EXERCISE DETAILS:
Which of the lines in the data below contain the string "Left"? Copy each of them.

::: STUDY MATERIAL :::

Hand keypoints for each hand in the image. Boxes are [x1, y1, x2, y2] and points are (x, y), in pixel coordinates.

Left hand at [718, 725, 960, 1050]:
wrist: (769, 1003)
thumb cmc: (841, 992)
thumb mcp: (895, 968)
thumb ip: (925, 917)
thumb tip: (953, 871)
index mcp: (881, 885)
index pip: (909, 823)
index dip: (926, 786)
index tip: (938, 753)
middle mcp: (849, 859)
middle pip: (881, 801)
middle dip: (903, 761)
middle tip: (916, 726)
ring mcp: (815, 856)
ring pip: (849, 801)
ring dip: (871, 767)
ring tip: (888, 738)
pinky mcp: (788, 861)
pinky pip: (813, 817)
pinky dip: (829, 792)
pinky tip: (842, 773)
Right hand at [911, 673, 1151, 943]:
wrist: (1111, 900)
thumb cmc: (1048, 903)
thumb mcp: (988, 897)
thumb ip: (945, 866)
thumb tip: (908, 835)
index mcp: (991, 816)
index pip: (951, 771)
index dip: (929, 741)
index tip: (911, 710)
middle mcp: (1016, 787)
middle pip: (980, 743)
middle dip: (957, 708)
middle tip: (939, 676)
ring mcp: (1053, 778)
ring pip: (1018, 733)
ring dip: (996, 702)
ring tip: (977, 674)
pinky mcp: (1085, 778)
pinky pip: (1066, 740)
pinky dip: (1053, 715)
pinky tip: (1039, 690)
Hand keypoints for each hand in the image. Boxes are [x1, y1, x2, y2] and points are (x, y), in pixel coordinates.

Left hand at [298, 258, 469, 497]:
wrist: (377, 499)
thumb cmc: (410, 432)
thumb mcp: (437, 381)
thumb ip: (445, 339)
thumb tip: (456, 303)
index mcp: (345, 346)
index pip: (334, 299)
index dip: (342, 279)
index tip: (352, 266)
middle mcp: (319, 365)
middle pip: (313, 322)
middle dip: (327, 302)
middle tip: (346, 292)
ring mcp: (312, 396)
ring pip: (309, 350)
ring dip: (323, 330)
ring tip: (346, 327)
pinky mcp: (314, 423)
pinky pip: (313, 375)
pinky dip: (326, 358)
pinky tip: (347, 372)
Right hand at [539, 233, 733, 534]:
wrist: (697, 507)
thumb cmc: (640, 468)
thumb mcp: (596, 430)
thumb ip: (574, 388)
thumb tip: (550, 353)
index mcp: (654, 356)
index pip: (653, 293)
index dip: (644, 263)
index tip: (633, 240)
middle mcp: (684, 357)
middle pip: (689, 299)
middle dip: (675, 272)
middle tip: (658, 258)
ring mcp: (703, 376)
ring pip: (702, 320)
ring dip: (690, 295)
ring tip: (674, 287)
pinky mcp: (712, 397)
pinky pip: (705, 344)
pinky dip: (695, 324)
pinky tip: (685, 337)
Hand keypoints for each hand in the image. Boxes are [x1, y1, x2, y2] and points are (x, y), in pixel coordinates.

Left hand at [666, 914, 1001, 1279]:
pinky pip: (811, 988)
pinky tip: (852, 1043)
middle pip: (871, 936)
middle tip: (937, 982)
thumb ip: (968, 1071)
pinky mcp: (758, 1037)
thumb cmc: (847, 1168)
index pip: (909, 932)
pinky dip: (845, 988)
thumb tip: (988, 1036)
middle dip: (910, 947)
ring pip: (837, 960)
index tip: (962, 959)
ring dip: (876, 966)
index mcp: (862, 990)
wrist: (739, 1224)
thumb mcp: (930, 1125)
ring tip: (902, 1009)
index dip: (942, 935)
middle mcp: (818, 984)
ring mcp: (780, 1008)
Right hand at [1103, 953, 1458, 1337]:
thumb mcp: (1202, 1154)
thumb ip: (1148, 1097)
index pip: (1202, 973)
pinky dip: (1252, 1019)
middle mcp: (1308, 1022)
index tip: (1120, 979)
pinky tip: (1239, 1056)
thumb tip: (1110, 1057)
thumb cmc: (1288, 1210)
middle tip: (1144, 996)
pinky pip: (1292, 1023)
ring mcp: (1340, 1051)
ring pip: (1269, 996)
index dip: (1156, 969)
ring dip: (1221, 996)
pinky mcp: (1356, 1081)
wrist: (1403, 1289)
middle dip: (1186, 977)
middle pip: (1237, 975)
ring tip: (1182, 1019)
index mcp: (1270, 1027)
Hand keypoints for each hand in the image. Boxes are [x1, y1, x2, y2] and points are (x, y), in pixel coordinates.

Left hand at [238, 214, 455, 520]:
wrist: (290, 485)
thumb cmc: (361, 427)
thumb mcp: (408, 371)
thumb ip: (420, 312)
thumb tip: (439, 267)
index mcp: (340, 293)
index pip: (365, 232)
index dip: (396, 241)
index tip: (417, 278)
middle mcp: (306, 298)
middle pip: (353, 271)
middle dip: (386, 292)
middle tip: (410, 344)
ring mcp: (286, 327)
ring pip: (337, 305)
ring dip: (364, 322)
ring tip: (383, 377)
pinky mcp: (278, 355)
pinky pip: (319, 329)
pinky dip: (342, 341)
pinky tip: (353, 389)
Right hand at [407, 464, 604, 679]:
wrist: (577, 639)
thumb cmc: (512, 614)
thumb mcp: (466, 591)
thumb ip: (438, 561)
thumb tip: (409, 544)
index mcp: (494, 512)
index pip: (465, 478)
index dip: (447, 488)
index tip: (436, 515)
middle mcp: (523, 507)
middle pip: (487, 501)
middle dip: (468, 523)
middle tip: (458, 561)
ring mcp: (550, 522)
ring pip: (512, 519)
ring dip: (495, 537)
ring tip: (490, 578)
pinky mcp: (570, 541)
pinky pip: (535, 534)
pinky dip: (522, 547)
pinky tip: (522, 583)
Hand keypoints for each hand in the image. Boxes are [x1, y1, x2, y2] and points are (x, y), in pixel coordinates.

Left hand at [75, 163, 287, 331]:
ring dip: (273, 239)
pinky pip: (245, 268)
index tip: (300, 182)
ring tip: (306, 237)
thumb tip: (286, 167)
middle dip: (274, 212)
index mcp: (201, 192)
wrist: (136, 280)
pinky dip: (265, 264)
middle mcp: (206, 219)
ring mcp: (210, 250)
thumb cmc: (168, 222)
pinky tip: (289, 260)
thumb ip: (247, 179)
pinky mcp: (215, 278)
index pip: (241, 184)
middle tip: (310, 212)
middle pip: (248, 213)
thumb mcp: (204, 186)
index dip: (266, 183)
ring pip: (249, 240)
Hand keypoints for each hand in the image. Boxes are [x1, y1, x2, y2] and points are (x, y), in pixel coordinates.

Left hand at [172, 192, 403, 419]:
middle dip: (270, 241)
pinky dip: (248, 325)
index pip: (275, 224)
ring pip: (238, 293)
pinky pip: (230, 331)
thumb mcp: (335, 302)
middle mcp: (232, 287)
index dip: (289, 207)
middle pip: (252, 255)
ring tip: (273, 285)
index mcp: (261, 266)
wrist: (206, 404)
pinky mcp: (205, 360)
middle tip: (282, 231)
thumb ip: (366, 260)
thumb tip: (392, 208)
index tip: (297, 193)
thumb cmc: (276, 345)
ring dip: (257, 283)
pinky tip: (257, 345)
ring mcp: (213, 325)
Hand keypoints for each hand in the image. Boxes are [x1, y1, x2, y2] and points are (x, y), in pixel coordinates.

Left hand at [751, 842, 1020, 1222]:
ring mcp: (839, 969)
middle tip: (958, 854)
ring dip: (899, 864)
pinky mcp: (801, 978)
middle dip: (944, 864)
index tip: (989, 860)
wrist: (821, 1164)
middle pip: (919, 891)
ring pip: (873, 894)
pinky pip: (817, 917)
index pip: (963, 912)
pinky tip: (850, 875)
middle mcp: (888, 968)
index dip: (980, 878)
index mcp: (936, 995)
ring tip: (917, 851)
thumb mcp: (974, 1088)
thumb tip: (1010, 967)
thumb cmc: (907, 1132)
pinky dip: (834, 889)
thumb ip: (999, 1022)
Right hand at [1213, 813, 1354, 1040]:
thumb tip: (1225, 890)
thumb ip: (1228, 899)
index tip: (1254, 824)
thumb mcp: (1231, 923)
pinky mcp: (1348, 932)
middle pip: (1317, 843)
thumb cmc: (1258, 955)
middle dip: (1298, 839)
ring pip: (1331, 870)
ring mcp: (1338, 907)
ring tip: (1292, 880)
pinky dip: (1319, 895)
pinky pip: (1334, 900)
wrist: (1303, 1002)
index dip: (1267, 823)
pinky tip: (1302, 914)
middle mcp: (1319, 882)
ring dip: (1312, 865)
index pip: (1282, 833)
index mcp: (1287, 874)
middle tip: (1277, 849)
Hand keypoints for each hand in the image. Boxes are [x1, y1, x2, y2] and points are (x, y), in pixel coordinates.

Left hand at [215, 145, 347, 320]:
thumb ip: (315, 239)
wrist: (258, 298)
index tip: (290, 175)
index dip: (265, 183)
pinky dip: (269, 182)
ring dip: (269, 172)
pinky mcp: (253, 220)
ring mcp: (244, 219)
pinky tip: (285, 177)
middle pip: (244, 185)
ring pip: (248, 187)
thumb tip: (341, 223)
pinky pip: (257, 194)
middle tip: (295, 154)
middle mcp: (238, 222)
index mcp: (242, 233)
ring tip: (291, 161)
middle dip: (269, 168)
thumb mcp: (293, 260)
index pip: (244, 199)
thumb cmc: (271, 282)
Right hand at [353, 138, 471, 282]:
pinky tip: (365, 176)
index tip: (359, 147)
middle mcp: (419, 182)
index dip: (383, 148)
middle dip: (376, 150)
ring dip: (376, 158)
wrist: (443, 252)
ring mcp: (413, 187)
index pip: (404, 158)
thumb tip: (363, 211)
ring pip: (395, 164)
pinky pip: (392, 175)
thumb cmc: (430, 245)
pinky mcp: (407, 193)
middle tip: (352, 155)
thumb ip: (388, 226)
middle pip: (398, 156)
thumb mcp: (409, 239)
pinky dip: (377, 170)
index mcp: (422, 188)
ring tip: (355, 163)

:::

WRITTEN RESPONSE:
Left hand at [718, 725, 960, 1050]:
Left hand at [298, 258, 469, 497]:
Left hand at [666, 914, 1001, 1279]:
Left hand at [238, 214, 455, 520]:
Left hand at [75, 163, 287, 331]:
Left hand at [172, 192, 403, 419]:
Left hand at [751, 842, 1020, 1222]:
Left hand at [215, 145, 347, 320]:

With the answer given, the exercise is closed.